My matter is for the Attorney-General.

It relates to what I think might potentially be a gap in the State’s laws in relation to indictable offences committed by individuals while they are on bail.  It may even apply to those on summons, parole, serving a Community Corrections Order or otherwise under sentence as well.

Specifically, I am referring to situations in which an offender on bail (or perhaps in any of those other categories that I just described, too) is bailed to appear at the next court sitting date but doesn’t ultimately appear to face the magistrate for some reason.

My reading of these matters is that, technically, the person would then no longer be on bail.  If that’s true, then any further offence that they might commit subsequent to that court date would also presumably not be classified as ‘an offence committed whilst on bail’.

As the Attorney would obviously be well aware, the act of committing an offence on bail is directly addressed in Section 30B of the Bail Act, and can attract an extra penalty of up to three months’ additional imprisonment or 30 penalty units.

Those further sanctions are, obviously, inapplicable to someone who is not regarded as being on bail at the time they commit the offence.
These issues have become all the more concerning for me as the COVID-related changes to various aspects of the operation of the State’s justice system have become entrenched over the course of the past year.

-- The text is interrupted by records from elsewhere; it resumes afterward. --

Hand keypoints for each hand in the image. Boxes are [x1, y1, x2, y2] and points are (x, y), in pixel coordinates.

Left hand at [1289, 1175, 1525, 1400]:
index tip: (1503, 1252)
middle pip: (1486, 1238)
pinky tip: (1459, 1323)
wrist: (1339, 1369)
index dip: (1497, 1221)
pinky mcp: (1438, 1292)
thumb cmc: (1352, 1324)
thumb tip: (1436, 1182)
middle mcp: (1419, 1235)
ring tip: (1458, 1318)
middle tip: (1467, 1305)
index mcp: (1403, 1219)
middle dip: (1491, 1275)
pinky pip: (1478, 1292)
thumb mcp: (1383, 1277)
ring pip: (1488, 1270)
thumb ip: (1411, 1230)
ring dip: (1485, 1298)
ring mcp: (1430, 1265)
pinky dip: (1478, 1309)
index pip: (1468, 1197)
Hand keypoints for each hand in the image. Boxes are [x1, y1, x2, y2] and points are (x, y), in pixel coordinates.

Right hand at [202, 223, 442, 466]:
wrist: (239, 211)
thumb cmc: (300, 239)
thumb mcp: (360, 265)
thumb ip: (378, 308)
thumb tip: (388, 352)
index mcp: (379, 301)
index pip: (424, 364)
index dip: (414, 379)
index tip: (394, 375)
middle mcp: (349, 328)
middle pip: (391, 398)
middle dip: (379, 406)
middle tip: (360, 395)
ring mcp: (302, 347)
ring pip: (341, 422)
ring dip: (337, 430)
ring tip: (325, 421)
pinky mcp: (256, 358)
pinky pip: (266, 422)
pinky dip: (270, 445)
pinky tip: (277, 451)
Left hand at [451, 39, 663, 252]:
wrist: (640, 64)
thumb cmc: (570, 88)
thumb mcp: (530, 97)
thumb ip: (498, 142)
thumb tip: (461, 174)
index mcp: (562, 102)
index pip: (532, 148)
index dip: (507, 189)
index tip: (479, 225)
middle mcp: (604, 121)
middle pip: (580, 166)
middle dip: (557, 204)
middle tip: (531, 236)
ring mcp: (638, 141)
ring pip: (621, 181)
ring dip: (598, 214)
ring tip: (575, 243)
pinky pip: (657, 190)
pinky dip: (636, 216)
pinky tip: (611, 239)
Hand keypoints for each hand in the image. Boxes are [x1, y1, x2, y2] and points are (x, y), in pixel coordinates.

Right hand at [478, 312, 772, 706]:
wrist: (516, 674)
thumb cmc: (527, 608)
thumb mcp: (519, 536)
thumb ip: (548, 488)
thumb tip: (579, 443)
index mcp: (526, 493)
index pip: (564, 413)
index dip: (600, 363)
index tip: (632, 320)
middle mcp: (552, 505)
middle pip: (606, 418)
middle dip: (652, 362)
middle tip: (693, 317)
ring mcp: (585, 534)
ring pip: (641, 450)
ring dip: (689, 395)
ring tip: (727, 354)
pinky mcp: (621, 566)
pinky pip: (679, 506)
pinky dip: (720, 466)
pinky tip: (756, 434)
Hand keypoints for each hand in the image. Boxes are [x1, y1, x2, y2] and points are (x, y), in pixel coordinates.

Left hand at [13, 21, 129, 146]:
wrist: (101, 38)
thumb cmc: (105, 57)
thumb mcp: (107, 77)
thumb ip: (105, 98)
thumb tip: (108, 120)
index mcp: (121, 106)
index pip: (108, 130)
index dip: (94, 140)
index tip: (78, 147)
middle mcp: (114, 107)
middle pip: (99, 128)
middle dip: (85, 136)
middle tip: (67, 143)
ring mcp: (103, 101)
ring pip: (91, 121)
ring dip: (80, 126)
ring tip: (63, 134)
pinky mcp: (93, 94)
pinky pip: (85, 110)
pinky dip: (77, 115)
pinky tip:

We do now know that, among many other consequences, thousands of people have been leaving prison earlier than originally expected, there have been many alterations to bail reporting arrangements, and that there are now very long delays to court hearings.

Amid all of those circumstances, it’s not unreasonable to contemplate the possibility that there may even have been a higher than usual number of people committing further indictable offences shortly after leaving
prison – and potentially benefiting from the possible loophole about which I’m talking.

Now it may very well be that the Attorney is able to set me straight on all of this very quickly, and definitively tell me there’s not a loophole or problem here.  Obviously, I would welcome hearing that, and the reasons why, if that is indeed the case.

Assuming any of my concerns is accurate, though, the action I seek is a clarification of whether and how the Government is planning to close the gaps in the relevant laws about which I have spoken this evening.